» What is needed
Please copy out the entries below exactly, beginning with the line that contains "right ear: (57, 127)" and ending with the line that contains "left knee: (88, 85)", and include nothing outside that span.

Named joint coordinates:

──────────────────────────────

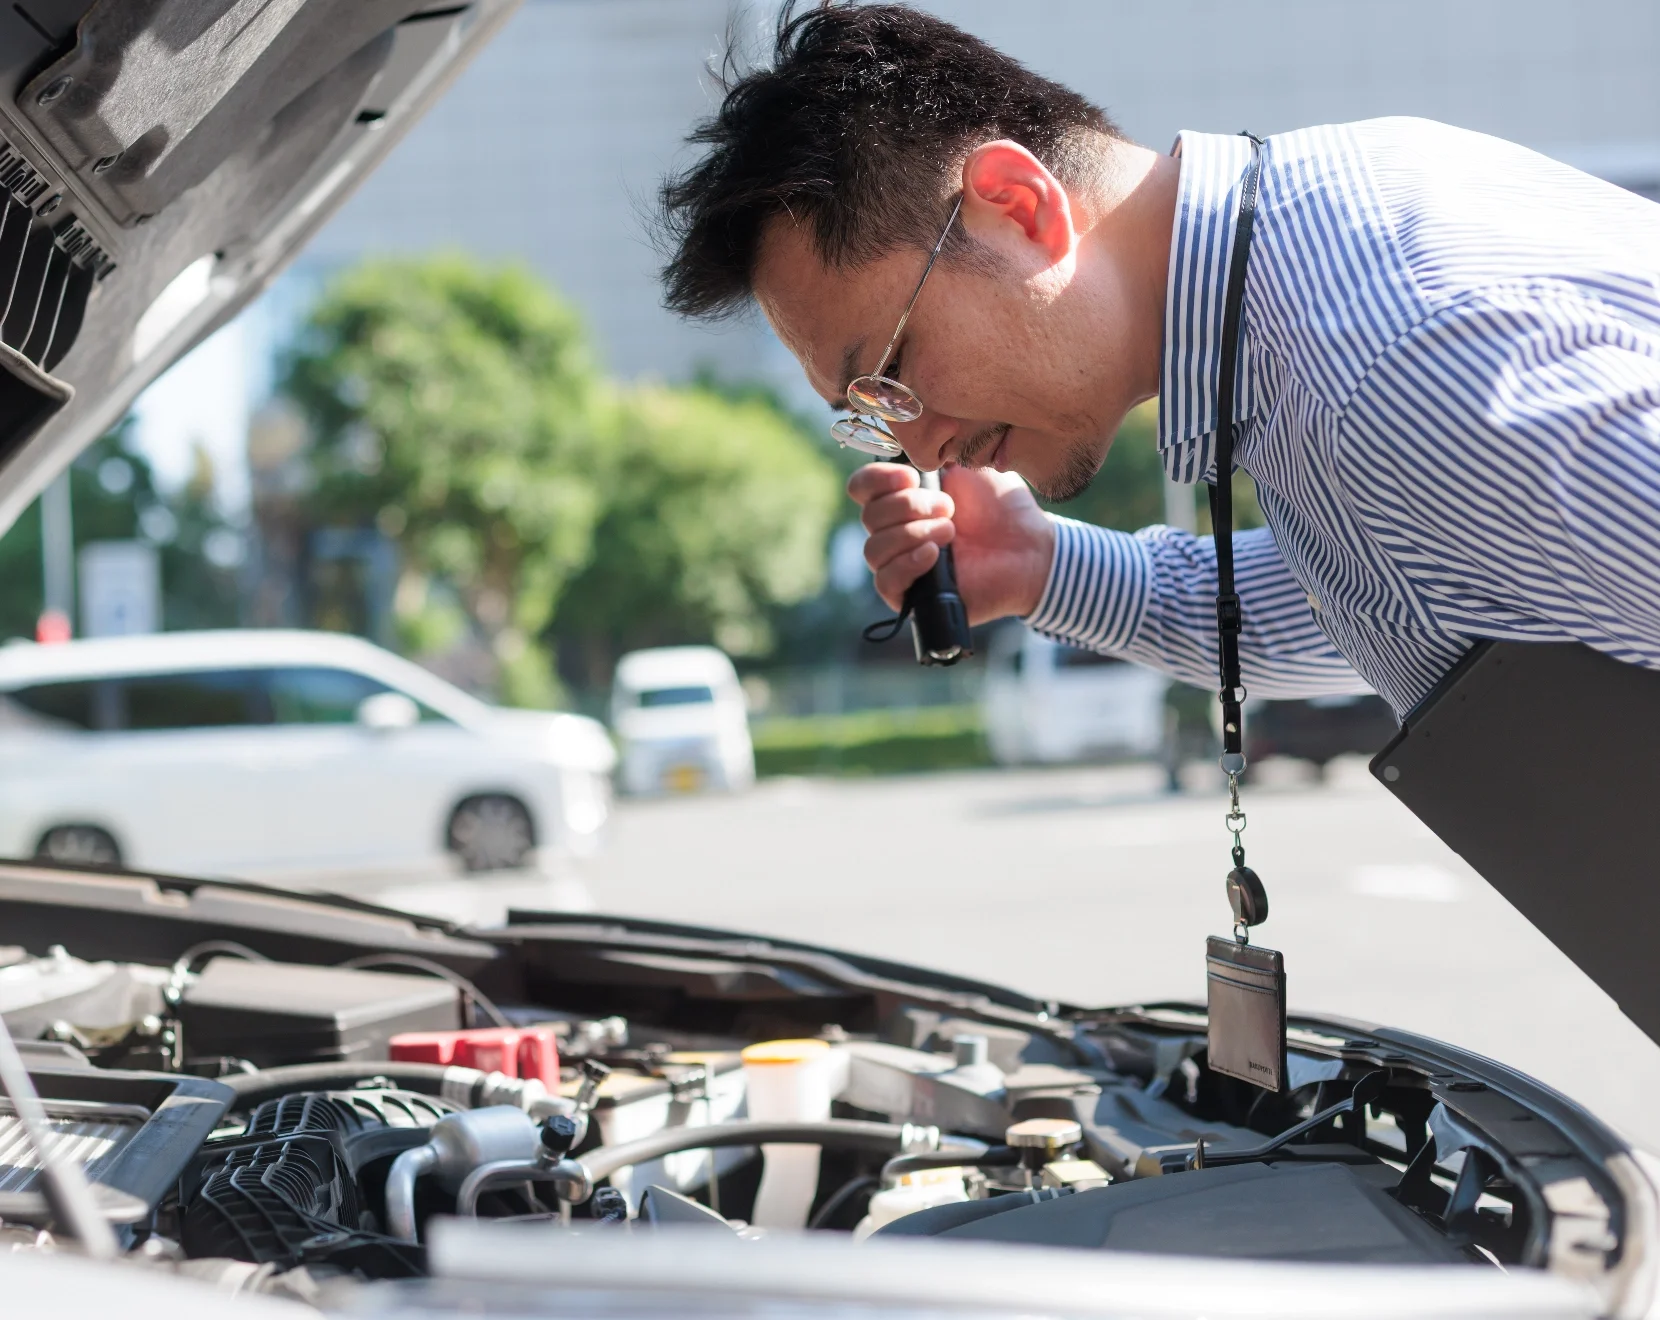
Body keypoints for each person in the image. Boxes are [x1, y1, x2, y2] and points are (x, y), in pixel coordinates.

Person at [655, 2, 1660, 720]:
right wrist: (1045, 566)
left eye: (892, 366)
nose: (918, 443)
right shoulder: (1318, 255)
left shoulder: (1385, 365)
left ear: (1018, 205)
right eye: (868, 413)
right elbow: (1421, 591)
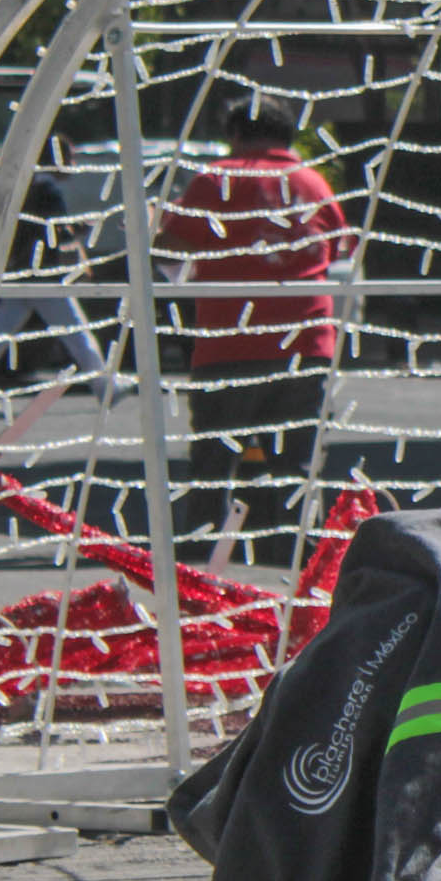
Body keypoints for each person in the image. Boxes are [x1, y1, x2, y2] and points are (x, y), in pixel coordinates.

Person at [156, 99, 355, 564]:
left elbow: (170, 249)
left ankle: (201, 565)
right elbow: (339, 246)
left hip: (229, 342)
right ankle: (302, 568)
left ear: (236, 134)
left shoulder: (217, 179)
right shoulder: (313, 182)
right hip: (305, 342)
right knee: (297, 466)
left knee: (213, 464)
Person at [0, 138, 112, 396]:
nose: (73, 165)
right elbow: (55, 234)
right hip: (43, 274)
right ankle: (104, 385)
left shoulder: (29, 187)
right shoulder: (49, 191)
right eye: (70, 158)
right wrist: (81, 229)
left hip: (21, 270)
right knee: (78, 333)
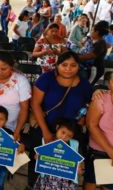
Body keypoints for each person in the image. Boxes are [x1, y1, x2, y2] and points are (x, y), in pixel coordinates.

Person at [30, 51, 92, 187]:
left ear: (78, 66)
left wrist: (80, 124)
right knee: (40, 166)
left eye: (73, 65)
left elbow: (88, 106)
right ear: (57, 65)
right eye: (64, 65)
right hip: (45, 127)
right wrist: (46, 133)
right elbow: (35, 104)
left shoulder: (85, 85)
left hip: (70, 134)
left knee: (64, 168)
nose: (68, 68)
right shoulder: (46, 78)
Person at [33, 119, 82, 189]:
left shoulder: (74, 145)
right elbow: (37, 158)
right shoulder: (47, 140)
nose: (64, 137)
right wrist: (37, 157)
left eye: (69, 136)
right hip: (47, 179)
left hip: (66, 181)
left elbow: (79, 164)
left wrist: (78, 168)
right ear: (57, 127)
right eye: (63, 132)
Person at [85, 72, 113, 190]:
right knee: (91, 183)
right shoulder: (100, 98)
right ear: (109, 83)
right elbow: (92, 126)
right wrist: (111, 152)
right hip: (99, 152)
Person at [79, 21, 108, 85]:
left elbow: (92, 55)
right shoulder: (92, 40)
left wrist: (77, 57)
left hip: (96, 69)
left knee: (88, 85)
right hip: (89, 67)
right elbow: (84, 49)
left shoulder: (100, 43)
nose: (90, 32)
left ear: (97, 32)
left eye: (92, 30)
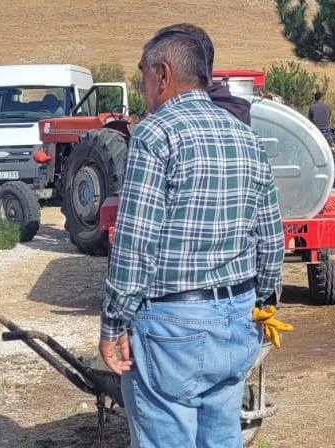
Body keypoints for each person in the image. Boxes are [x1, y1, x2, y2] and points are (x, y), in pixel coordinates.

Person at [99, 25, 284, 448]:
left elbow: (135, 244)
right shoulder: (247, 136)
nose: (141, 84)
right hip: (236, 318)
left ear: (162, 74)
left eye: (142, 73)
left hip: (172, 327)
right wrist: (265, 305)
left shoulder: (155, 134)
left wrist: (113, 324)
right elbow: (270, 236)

──────────────────────────────

» Response
right ear: (57, 127)
right eye: (63, 132)
Person at [85, 72, 113, 190]:
right knee: (91, 183)
right shoulder: (100, 98)
right ear: (109, 83)
right elbow: (92, 126)
right wrist: (111, 152)
right hip: (99, 152)
Person at [79, 21, 108, 85]:
left elbow: (92, 55)
right shoulder: (92, 40)
left wrist: (77, 57)
left hip: (96, 69)
left knee: (88, 85)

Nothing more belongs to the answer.